### ACTIVITY
Return, verbatim, the lines from the one containing "附属单位上缴收入, 使用非财政拨款结余, 年初结转和结余" up to and including the one containing "Reading left to right, list".

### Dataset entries
----
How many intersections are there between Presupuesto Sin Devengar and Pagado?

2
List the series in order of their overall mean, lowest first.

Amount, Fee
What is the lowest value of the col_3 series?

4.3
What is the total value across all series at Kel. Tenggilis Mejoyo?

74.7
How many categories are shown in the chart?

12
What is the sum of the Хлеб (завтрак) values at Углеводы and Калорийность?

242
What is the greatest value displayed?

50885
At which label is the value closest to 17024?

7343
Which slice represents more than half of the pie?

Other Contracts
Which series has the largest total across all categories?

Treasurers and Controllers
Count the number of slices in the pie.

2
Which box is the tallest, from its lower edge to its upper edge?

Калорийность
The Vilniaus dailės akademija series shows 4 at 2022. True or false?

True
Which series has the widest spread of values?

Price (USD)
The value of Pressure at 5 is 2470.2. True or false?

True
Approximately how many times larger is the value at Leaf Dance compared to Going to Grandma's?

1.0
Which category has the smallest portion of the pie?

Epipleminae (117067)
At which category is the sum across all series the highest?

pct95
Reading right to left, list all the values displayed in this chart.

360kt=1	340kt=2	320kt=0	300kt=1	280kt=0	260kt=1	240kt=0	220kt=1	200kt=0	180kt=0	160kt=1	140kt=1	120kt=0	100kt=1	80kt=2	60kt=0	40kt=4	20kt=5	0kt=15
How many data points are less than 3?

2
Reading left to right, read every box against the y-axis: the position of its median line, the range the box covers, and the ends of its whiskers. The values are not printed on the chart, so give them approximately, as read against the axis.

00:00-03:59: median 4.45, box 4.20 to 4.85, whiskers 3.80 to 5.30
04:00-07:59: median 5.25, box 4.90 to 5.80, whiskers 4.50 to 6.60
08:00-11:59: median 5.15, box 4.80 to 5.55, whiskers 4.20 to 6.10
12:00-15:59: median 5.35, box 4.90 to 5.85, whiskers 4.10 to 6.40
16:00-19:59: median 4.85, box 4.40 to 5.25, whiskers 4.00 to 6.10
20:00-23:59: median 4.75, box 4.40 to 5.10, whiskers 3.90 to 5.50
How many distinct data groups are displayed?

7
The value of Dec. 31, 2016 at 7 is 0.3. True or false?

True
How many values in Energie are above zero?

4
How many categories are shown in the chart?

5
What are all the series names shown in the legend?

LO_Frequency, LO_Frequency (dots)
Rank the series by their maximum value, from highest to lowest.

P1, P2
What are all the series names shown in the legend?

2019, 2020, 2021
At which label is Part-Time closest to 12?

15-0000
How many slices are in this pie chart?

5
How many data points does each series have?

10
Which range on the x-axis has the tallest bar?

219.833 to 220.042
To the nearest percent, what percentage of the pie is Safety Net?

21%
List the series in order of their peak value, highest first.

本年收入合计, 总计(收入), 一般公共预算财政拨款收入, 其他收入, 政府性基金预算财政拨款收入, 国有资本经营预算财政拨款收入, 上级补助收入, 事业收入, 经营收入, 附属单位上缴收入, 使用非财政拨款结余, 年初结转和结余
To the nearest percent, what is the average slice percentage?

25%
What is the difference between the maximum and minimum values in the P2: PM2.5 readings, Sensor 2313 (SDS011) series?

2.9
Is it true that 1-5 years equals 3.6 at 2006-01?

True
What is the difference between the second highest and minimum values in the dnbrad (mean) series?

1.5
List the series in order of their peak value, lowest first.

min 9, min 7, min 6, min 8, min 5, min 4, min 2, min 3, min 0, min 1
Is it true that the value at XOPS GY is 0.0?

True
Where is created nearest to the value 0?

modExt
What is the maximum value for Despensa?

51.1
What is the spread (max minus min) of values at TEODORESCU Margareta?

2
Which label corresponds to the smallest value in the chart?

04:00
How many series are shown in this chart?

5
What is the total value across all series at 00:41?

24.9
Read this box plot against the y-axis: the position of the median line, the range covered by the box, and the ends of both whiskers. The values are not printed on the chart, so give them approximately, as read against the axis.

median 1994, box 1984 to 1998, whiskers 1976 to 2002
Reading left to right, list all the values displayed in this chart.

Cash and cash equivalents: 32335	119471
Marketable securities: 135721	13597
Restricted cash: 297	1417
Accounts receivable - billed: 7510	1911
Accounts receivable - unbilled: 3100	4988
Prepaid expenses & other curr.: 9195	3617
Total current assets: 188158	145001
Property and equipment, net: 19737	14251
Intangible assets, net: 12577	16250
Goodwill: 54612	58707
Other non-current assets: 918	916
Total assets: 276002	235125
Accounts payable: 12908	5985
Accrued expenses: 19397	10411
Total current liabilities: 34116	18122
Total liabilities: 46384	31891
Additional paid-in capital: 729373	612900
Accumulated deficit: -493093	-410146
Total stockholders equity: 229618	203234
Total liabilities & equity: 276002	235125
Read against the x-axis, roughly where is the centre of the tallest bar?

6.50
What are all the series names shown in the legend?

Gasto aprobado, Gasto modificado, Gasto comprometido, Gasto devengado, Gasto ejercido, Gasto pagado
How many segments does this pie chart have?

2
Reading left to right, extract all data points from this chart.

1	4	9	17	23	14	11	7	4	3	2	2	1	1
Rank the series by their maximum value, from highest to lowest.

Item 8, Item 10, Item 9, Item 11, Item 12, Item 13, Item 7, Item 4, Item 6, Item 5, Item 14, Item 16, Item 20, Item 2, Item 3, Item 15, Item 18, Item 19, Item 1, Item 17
----
### COMPLETED TASK
本年收入合计, 总计(收入), 一般公共预算财政拨款收入, 其他收入, 政府性基金预算财政拨款收入, 国有资本经营预算财政拨款收入, 上级补助收入, 事业收入, 经营收入, 附属单位上缴收入, 使用非财政拨款结余, 年初结转和结余
To the nearest percent, what is the average slice percentage?

25%
What is the difference between the maximum and minimum values in the P2: PM2.5 readings, Sensor 2313 (SDS011) series?

2.9
Is it true that 1-5 years equals 3.6 at 2006-01?

True
What is the difference between the second highest and minimum values in the dnbrad (mean) series?

1.5
List the series in order of their peak value, lowest first.

min 9, min 7, min 6, min 8, min 5, min 4, min 2, min 3, min 0, min 1
Is it true that the value at XOPS GY is 0.0?

True
Where is created nearest to the value 0?

modExt
What is the maximum value for Despensa?

51.1
What is the spread (max minus min) of values at TEODORESCU Margareta?

2
Which label corresponds to the smallest value in the chart?

04:00
How many series are shown in this chart?

5
What is the total value across all series at 00:41?

24.9
Read this box plot against the y-axis: the position of the median line, the range covered by the box, and the ends of both whiskers. The values are not printed on the chart, so give them approximately, as read against the axis.

median 1994, box 1984 to 1998, whiskers 1976 to 2002
Reading left to right, list all the values displayed in this chart.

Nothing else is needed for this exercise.